Mailing lists with software developer sites and commercial resellers are the best way to stay on top of this. Only problem is the near daily temptations you receive in your inbox.


----------



## Sekkle (Jun 29, 2017)

Love it! Alan Meyerson is so inspiring. Thanks for sharing!


----------



## Rohann (Jul 1, 2017)

JC_ said:


> That Eventide Stereo Room plugin looks pretty useful. Apparently it was on sale last month for $47 (reg $199). Anyone know if Eventide have sales regularly?

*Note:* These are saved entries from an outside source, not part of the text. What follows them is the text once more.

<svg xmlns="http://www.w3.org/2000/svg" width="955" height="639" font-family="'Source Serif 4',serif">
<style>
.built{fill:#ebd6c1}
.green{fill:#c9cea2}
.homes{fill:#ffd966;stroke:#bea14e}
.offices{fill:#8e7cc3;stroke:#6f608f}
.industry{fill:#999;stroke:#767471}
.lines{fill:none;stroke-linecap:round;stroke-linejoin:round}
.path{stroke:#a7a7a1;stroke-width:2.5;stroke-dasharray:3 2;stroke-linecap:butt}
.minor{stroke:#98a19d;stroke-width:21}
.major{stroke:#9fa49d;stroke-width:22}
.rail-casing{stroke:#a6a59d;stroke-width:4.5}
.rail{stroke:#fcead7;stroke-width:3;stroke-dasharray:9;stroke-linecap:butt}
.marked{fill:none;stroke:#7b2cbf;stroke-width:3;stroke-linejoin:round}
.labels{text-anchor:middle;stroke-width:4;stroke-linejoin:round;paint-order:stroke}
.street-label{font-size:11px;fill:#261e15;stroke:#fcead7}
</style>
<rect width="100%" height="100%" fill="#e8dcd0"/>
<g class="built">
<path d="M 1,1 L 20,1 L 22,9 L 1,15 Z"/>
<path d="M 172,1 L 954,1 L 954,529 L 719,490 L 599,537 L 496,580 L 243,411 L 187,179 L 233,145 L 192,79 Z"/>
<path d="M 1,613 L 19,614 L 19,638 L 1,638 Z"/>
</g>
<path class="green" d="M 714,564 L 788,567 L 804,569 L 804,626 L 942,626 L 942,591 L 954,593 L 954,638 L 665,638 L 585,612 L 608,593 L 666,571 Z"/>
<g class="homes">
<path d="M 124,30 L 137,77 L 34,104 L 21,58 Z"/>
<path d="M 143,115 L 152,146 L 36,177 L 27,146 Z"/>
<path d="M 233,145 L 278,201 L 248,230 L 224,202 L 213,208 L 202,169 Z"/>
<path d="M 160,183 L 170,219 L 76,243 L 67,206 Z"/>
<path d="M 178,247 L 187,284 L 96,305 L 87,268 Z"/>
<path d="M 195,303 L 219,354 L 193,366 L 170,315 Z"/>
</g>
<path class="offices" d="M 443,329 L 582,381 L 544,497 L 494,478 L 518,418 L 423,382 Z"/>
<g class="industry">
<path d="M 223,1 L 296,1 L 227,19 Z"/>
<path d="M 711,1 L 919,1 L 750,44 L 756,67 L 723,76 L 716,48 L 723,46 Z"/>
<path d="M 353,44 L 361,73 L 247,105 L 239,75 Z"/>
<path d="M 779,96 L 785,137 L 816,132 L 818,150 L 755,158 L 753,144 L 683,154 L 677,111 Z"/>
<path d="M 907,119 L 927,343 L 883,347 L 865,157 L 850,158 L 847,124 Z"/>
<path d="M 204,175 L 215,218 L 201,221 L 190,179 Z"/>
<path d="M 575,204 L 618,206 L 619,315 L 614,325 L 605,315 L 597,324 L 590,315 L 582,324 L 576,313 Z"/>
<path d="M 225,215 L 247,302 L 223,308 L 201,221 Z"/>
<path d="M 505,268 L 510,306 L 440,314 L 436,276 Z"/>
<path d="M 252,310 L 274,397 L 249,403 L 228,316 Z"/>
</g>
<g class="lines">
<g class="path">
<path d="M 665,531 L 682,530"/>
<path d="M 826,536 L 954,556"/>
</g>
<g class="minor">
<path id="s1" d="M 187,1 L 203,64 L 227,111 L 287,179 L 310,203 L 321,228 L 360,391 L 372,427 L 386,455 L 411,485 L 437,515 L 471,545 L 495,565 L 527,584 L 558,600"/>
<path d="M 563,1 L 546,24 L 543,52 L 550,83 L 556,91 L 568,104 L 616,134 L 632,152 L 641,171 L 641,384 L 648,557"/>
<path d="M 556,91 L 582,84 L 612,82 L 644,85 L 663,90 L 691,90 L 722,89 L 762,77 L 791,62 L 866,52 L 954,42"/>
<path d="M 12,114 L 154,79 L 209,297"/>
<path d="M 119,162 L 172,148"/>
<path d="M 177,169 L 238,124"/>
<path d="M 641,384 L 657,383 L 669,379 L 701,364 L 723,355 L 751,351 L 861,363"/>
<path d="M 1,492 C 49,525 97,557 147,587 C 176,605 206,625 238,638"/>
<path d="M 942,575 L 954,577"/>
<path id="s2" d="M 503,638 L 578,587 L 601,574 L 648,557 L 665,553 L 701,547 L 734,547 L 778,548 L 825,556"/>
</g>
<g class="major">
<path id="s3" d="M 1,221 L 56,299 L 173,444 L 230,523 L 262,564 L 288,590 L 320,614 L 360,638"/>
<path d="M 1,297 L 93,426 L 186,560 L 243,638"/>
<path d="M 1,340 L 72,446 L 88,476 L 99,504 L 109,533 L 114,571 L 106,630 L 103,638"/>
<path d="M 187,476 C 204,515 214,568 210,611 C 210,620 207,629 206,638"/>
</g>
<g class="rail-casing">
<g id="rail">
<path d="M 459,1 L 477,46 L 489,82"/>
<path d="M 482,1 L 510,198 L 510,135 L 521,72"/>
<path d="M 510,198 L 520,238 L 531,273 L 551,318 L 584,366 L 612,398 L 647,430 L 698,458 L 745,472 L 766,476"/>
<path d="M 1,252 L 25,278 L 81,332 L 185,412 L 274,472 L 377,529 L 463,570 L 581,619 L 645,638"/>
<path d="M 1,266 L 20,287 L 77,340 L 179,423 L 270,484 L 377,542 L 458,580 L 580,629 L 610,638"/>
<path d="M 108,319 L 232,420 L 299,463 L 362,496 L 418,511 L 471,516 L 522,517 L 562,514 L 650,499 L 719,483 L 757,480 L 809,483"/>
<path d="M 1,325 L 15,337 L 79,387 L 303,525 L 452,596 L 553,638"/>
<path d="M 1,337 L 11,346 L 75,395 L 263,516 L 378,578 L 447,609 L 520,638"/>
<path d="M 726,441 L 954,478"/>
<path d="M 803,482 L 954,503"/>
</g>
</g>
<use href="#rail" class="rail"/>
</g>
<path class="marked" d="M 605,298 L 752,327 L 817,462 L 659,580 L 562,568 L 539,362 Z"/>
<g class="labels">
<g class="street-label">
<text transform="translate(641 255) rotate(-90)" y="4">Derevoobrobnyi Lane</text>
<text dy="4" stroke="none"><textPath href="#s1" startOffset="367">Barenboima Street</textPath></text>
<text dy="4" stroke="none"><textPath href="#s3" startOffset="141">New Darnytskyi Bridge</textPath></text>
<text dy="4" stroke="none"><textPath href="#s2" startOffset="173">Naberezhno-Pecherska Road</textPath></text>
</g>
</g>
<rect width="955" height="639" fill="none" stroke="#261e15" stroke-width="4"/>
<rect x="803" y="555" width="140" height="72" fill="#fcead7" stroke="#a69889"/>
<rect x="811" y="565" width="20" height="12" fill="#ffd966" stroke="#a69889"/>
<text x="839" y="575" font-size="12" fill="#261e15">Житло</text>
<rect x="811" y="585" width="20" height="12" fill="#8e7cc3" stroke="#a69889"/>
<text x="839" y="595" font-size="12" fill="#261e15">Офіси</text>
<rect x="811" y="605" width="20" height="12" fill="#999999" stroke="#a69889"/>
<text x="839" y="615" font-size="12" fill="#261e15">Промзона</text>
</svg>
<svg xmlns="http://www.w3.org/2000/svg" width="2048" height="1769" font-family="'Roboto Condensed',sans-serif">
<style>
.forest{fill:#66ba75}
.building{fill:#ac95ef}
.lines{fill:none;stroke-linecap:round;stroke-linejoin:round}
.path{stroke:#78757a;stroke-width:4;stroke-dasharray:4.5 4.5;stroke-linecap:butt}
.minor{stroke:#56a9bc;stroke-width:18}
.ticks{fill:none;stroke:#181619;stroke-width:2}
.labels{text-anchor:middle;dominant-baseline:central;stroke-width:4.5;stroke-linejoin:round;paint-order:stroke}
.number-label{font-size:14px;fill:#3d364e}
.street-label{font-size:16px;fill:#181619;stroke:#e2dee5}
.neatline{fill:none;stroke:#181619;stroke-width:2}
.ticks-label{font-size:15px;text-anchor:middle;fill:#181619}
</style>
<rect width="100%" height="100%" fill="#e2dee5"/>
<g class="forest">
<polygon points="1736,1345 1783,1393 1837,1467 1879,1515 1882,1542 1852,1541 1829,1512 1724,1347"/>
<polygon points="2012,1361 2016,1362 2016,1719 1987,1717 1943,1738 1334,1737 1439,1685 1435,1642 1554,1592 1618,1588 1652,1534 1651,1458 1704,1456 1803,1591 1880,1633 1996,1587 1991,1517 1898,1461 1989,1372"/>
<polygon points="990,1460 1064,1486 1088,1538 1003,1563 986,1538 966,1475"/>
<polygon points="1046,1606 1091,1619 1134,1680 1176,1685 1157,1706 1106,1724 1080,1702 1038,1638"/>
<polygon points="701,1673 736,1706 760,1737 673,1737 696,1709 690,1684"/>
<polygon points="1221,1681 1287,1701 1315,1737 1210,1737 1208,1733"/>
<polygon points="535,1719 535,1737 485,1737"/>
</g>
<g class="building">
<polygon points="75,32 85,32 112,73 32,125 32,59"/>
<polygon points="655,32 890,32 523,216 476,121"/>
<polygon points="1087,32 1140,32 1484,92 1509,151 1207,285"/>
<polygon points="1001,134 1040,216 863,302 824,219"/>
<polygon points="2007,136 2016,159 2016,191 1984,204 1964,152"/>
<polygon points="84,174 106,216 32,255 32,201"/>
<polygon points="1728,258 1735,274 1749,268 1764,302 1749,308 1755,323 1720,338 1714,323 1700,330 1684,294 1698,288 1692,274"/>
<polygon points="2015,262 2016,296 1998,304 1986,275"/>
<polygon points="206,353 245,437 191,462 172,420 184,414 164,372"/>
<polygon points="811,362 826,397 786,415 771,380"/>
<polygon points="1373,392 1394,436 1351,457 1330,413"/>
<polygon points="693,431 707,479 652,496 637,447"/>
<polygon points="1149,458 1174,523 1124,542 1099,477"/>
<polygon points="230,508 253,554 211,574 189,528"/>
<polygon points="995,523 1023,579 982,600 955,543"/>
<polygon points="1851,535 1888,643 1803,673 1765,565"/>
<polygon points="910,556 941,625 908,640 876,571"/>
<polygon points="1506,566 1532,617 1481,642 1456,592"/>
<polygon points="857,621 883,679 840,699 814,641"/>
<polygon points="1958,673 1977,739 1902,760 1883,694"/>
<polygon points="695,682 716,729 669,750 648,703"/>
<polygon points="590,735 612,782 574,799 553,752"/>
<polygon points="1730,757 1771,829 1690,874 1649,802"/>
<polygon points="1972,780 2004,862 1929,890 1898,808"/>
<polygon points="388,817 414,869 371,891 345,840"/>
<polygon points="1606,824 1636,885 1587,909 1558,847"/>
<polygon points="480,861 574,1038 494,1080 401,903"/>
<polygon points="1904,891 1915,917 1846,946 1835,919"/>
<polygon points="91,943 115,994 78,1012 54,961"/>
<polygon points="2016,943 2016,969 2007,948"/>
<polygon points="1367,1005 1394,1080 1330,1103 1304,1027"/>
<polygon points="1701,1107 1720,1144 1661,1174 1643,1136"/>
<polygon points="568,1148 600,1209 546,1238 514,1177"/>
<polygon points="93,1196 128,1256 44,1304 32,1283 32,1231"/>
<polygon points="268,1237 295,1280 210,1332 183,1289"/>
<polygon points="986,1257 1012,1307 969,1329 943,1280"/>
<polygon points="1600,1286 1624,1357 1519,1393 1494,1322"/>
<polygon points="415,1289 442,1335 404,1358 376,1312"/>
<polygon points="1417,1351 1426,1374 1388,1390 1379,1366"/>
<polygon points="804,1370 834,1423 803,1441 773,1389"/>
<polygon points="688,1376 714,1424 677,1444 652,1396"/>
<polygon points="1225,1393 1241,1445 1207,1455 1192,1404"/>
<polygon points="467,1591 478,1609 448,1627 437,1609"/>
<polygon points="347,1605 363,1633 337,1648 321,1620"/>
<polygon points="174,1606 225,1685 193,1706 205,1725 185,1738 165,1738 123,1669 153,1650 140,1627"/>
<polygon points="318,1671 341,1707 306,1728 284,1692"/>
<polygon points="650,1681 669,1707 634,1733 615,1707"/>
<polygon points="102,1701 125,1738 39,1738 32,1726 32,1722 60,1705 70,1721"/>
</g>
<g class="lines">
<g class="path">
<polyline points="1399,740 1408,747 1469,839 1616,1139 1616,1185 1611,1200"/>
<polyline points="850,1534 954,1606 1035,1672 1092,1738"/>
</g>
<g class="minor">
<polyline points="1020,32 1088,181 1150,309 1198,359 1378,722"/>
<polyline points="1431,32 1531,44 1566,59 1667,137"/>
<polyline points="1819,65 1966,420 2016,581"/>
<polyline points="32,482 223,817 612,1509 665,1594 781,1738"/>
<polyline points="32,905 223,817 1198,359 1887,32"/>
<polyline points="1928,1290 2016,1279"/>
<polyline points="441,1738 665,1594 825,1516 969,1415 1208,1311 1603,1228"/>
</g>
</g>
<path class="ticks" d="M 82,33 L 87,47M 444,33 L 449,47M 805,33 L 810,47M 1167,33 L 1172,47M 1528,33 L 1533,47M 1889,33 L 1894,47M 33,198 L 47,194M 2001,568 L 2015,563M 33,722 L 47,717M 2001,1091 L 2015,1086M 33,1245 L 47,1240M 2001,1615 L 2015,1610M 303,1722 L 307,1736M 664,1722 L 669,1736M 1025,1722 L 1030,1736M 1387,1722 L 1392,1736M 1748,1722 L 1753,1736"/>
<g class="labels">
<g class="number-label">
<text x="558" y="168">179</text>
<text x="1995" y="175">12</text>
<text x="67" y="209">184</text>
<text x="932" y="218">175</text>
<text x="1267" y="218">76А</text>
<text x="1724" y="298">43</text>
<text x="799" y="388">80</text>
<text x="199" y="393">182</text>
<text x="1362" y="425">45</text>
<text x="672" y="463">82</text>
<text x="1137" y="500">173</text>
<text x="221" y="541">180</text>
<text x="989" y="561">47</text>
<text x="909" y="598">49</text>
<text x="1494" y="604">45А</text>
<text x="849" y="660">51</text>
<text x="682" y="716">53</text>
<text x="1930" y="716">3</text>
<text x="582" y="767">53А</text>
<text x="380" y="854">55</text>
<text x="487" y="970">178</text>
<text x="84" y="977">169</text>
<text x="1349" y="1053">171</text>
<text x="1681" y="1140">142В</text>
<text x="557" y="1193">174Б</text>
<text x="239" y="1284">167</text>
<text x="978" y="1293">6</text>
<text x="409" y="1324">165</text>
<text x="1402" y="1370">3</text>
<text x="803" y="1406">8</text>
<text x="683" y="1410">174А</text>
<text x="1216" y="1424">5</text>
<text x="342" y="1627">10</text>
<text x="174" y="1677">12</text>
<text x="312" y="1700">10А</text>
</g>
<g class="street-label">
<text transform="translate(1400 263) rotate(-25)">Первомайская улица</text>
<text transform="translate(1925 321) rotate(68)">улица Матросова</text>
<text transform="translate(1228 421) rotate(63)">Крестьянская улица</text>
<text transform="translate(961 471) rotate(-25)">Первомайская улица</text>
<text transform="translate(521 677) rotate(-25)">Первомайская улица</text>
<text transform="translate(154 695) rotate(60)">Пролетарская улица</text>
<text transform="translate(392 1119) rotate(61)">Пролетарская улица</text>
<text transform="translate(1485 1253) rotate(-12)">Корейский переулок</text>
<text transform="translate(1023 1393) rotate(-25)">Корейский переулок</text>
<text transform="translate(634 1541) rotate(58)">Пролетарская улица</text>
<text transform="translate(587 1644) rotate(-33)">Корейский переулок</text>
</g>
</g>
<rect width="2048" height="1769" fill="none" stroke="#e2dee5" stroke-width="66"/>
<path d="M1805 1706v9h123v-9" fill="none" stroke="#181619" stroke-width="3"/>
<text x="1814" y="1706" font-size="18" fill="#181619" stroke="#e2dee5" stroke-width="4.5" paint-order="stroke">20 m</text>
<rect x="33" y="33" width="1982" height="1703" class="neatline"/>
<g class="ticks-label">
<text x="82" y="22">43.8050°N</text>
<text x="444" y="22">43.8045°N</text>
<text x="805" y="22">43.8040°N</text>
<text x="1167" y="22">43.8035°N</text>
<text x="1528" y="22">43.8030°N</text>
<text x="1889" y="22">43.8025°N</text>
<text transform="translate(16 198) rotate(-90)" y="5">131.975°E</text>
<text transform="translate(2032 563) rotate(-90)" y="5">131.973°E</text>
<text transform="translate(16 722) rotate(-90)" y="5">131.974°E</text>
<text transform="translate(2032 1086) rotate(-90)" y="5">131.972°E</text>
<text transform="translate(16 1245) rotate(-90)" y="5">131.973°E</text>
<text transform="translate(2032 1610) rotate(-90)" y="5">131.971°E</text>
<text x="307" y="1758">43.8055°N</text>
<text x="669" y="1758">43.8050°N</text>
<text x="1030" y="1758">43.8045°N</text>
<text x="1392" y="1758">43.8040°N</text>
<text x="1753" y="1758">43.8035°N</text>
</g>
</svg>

Check out Audiodeluxe, they go on sale quite frequently (don't pay $200 for it). I got it for free with last year's Black Friday free plugin, which was surprising considering many companies tend to give out cheap/"basic" versions of plugins (i.e. Waves TSAR-1R), but I constantly find myself using 2016 Stereo Room.


----------



## JC_ (Jul 1, 2017)

Thanks guys. Yeah, I constantly get emails from those 3rd party resellers - I usually only pay attention to stuff that is on my list of things to watch out for.


----------



## JC_ (Jul 1, 2017)

gsilbers said:


> cant that trick be done with any reverb?



Reverb is one area I'm still trying to get a deeper understanding of but I don't know if it's as simple as that. I would love to know if anyone could give an example of the same kind of move on a different plugin. The cave man part of me just loves the idea of having "position" knob.


----------



## Daniel Petras (Jul 1, 2017)

JC_ said:


> Reverb is one area I'm still trying to get a deeper understanding of but I don't know if it's as simple as that. I would love to know if anyone could give an example of the same kind of move on a different plugin. The cave man part of me just loves the idea of having "position" knob.


You can simulate depth in many ways, some of which I still mess around with myself. Turn down the fader, EQ out the high end, squash the transients, reduce the stereo image and others.


----------